Anyone on here have any general tips or pointers on those units I mentioned and any general areas or trailheads to maybe check out? Feel free to pm me if anyone is kind enough to point me in the right direction. 


Thanks in advance for any help!

Earl aka UtahMountainMan


----------



## 30-06-hunter (Sep 22, 2013)

Did you already try here http://utahwildlife.net/forum/41-hunting-outside-utah/


----------



## DallanC (Jan 13, 2009)

Nothing wrong with posting it in this forum... its not Utah specific. The description is:



> Big game hunting in Utah and elsewhere


-DallanC


----------



## MWScott72 (May 23, 2011)

Lots of high sub-alpine meadows up on top to the east of the Greys River in units 89 and 90. We camp up there each summer at Blind Bull Creek and there is a road that goes all the way to the top from the bottom of the drainage. Last year, we hiked north from McDougal Gap to the top of Blind Bull (about 9-10 miles) and pushed a herd of 40 or so elk out about 2 miles south of Blind Bull. I've seen elk up on top other occasions as well. Of course, this is in early August, so I'm not sure where the elk are come fall, but as long as it hasn't gotten really nasty, I don't see why they wouldn't stay on top. Lots of folds, pine pockets, and grass up there, so it should hold elk until the weather pushes them down.

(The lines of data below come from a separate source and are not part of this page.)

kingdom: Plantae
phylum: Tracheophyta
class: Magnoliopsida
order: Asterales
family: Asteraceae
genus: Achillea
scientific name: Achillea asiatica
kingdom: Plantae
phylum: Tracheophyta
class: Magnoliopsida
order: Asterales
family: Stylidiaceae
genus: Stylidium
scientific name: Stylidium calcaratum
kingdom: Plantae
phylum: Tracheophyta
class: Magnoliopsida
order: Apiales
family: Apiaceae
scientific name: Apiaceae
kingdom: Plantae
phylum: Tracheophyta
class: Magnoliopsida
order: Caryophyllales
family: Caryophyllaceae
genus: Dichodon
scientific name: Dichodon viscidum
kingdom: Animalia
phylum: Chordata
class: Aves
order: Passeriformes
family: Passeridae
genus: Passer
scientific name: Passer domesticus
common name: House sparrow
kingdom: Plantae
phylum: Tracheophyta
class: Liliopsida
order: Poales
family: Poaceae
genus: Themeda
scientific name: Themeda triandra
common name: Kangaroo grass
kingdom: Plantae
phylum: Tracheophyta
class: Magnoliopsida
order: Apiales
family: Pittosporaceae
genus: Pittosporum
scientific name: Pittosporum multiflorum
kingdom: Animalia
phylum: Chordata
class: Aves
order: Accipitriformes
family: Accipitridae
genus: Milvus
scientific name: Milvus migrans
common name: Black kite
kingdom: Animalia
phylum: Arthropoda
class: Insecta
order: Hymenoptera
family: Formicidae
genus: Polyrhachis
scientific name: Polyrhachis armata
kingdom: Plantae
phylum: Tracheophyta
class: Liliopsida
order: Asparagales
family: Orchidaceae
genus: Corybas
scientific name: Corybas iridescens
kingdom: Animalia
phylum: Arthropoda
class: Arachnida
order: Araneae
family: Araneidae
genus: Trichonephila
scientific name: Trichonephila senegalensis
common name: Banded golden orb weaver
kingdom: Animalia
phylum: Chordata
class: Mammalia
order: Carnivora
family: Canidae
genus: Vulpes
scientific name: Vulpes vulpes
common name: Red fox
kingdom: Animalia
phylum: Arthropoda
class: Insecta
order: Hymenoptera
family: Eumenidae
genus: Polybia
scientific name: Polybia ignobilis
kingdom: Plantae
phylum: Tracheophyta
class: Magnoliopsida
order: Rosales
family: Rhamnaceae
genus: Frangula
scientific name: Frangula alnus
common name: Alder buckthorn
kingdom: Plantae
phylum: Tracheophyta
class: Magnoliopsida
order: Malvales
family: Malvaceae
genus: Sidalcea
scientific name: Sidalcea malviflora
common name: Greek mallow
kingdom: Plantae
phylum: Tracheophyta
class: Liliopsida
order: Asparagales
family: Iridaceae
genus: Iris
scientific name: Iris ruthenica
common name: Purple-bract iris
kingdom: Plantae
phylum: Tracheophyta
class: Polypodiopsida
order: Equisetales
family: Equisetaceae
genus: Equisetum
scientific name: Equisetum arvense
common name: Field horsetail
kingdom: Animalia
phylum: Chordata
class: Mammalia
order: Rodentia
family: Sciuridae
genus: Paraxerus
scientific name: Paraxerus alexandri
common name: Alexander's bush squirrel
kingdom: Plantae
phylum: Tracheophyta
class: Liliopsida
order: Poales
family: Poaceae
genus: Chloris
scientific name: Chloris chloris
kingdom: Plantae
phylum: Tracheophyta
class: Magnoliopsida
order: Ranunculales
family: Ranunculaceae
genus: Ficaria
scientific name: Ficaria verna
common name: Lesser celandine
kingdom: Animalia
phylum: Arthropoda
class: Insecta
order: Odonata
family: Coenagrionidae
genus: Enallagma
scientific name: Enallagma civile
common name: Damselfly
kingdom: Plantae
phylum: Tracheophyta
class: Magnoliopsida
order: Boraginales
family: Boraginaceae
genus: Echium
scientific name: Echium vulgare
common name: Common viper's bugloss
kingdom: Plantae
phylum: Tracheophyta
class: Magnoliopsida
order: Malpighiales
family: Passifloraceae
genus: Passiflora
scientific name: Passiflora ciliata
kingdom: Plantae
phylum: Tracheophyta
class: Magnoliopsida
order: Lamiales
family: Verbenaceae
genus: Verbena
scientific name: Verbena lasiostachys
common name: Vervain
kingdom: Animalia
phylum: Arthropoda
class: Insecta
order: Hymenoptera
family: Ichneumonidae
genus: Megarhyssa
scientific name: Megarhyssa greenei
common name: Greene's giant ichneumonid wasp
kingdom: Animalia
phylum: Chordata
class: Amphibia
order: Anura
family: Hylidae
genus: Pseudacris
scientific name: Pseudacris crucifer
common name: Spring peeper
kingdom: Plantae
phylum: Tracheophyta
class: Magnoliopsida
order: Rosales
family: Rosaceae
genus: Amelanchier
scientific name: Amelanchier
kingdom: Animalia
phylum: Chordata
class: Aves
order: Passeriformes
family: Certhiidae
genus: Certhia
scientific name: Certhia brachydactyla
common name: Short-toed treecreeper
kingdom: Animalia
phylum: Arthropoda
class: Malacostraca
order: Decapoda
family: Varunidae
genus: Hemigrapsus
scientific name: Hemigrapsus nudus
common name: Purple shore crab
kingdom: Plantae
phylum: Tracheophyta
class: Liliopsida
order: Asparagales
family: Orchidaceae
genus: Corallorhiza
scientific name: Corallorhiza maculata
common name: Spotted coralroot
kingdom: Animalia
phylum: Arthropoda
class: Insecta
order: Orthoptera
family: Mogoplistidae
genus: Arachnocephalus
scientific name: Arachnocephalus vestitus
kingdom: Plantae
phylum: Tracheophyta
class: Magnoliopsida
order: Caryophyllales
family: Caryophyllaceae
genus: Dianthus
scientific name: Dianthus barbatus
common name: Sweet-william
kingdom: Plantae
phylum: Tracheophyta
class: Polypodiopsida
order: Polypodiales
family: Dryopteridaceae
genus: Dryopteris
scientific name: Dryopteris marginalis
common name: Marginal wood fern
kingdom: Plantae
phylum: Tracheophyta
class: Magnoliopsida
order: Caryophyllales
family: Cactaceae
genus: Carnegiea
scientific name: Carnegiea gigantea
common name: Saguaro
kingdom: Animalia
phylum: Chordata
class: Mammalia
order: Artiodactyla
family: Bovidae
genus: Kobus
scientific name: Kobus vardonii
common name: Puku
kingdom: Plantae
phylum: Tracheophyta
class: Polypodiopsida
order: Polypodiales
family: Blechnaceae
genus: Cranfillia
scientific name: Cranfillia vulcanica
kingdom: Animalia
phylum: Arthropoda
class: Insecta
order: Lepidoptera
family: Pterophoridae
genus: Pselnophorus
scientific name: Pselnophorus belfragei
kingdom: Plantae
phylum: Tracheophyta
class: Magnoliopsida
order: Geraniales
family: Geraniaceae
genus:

Anyway, there's my two cents. Good luck!


----------



## UtahMountainMan (Jul 20, 2010)

Yes that's what I specifically noticed before posting here.

And to answer the previous poster, yes I have searched through that forum extensively and haven't seen much info on the units I asked about.



DallanC said:


> Nothing wrong with posting it in this forum... its not Utah specific. The description is:
> 
> -DallanC


----------



## UTJuice (Oct 2, 2014)

I grew up out by Cody wy lots of elk in sunlight basin north of Cody and in the big horns east of Cody. I don't know many of the other areas but I had success in both of those areas. I have heard the wolves have thinned the herd by sunlight a bit though. I would contact Aaron And mike Davidson or Jeremy winters they are with gunwerks and know the area well.


----------



## Roadlesshunter (Mar 2, 2012)

Went up to the grey's on labor day weekend. The bull aren't making any noise yet. Maybe this weekend.


----------



## UTJuice (Oct 2, 2014)

I was up in Teton today with my wife and kids. The elk are making a lot of noise up here. They were pretty high just at the timber line on the tall peaks but it was fun to hear and see them.


----------